◆ Assignment ◆
Please write out the lines in the rows between the one holding "Drive Channel" and the one holding "using the Drive section.", inclusive, word for word.

◆ ◆ ◆

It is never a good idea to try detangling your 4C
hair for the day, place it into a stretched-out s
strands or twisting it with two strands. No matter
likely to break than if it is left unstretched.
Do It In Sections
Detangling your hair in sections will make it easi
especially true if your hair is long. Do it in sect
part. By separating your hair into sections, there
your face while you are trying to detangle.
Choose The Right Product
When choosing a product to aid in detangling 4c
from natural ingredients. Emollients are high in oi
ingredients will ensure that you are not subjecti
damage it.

◆ ◆ ◆

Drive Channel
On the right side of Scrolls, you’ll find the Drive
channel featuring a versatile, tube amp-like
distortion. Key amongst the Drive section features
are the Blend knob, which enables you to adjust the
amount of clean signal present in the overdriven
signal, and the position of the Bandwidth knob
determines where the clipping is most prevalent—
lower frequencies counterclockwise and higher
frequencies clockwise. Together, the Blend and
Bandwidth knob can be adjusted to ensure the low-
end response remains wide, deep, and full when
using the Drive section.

◆ ◆ ◆

◆ Reply to the task ◆
Drive Channel
On the right side of Scrolls, you’ll find the Drive
channel featuring a versatile, tube amp-like
distortion. Key amongst the Drive section features
are the Blend knob, which enables you to adjust the
amount of clean signal present in the overdriven
signal, and the position of the Bandwidth knob
determines where the clipping is most prevalent—
lower frequencies counterclockwise and higher
frequencies clockwise. Together, the Blend and
Bandwidth knob can be adjusted to ensure the low-
end response remains wide, deep, and full when
using the Drive section.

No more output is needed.